But when the front end of his Chevy Monte Carlo wobbled in turns three and four, that gave Ben Rowe the opening he needed and the defending PASS points champ took full advantage to win the Unity 150 Saturday night.
In a finish resembling the Ricky Craven-Kurt Busch duel at the Winston Cup Carolina Dodge Dealers 400 at Darlington Raceway (S.C.) on March 16, Rowe nipped Clark by inches before the tangled-up cars crashed into the dirt banks.
Clark had the fastest car in time trials, won his heat race and took the pole when his number was chosen in a random draw among the top 10 cars in time trials.
“I’d love to do that lap over,” said the 23-year-old Clark. “I don’t know what happened. I was excited. Coming out of [turn] four, my car washed up. I couldn’t keep it down. It wouldn’t stick. He [Rowe] filled the hole. I tried to scrub some speed off him and rip the wheel out of both of our hands. That’s what you do when you’re in turn four and you have a 500-foot drag race.
“I didn’t think for a second that he was going by me. But he got in there and he won the race. Our time is coming. That’s how it goes. Hopefully, the next time, I’ll be on the other end,” added Clark, who car was especially good on the restarts.
The car had pushed up the track on him on the previous lap, also, but he had been able to hold off Rowe.
Turner’s Rowe said he told his dad, third-place finisher Mike Rowe, he thought he could catch Clark in the closing laps.
“Then he [Clark] pulled away from me so I said ‘Nah, I’m done,'” said Ben Rowe. “But he started pushing the front end so I said ‘I can get back up there.’ He left the door open for me. I got inside of him, he stayed up so I filled the hole. I was going to start lifting [off the accelerator] but he stayed up so I kept it [accelerator] right down to the floor. We were banging coming to the checkered [flag]. We were hooked together. I don’t think I had [control of] the steering wheel.
“That’s racing. If the circumstances changed, he’d do the same thing and I hope he does,” Rowe added. “There’s nobody I’d rather see win a race than Johnny. But I’ve got a job to do, too. I just can’t lay back and finish second. I had to run my old man into the dirt just to get by him [into second place on lap 126]. It’s tough.”
Wiscasset’s Scott Chubbuck was fourth after starting 12th.
“My car changed. It was tight and loose, tight and loose. Coming from where we came from, we didn’t have a bad run, I guess,” said Chubbuck.

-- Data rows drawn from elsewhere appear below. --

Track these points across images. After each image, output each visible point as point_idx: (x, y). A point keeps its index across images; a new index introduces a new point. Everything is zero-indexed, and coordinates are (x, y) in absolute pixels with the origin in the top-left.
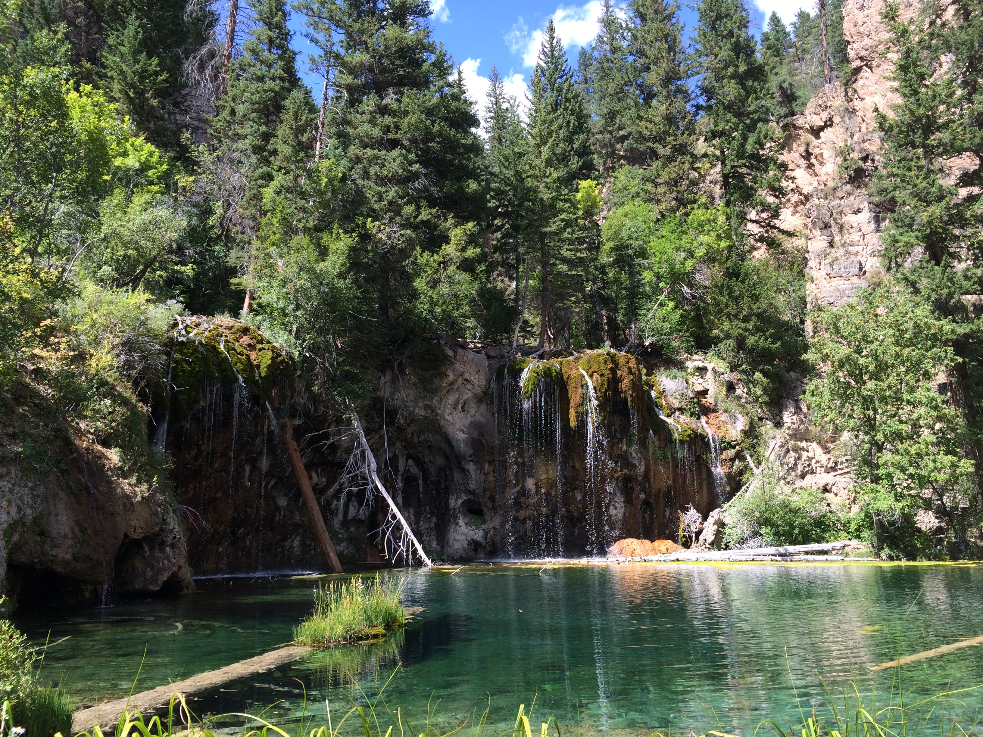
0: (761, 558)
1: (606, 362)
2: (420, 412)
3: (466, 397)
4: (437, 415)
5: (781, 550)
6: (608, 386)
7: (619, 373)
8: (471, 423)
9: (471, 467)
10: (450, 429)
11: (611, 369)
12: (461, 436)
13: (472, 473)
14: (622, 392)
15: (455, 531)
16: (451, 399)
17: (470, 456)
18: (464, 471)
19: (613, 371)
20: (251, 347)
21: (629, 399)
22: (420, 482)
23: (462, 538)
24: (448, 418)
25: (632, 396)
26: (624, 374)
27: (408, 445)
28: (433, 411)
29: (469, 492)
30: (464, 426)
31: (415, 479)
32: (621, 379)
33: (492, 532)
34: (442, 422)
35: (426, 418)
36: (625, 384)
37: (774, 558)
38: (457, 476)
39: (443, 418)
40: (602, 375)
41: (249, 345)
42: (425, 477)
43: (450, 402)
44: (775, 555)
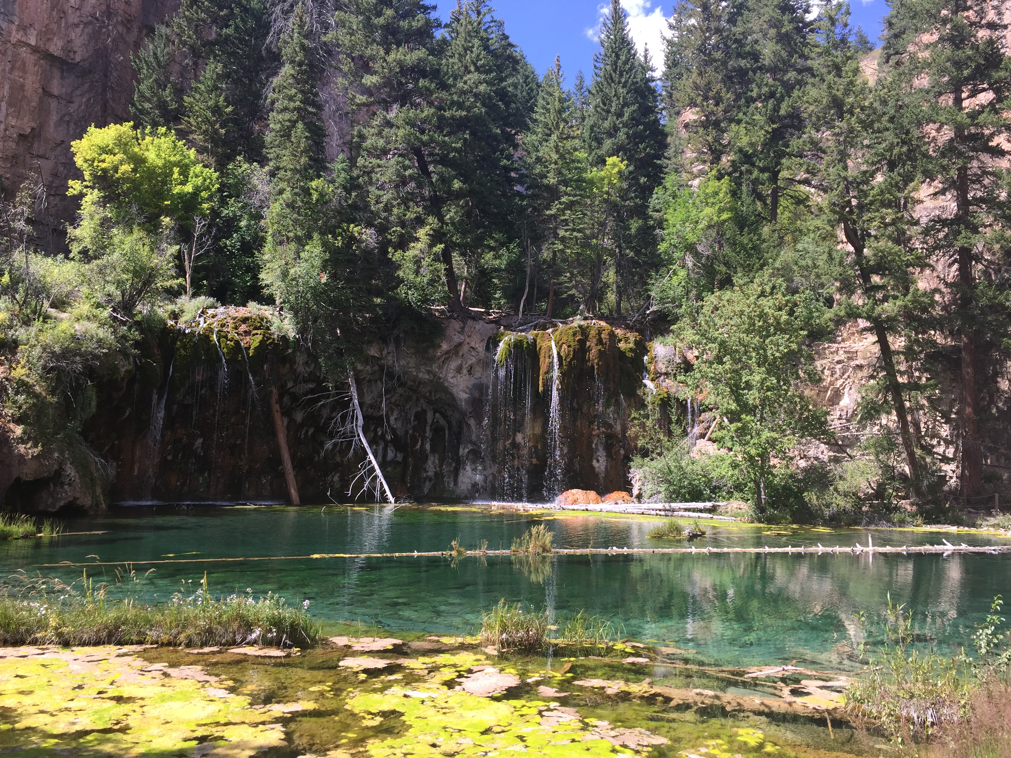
0: (649, 512)
1: (574, 334)
2: (423, 376)
3: (470, 362)
4: (440, 378)
5: (667, 506)
6: (574, 355)
7: (588, 344)
8: (473, 385)
9: (472, 422)
10: (454, 390)
11: (579, 341)
12: (463, 396)
13: (473, 427)
14: (589, 360)
15: (463, 475)
16: (454, 364)
17: (470, 413)
18: (469, 425)
19: (582, 343)
20: (247, 333)
21: (596, 367)
22: (447, 432)
23: (466, 480)
24: (451, 381)
25: (598, 364)
26: (593, 345)
27: (430, 402)
28: (435, 376)
29: (471, 442)
30: (467, 387)
31: (442, 429)
32: (589, 349)
33: (490, 478)
34: (446, 384)
35: (431, 381)
36: (593, 353)
37: (658, 512)
38: (465, 429)
39: (447, 380)
40: (569, 346)
41: (245, 332)
42: (450, 429)
43: (452, 367)
44: (660, 510)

Rounding out the top 10 in the 24-car field were Litchfield’s Doug Averill, Dave Gorveatt of Charlottetown, Prince Edward Island, South Paris’ Sam Sessions, Dale Shaw of Center Conway, N.H., Scarborough’s Larry Gelinas and Bangor’s Gary Smith.
Rowe, who won five PASS races last year, started 11th.
Mike Rowe, also from Turner, said his car “got loose at the end. If we had stayed green, my car would have been better. But the yellows [caution flags] killed me.”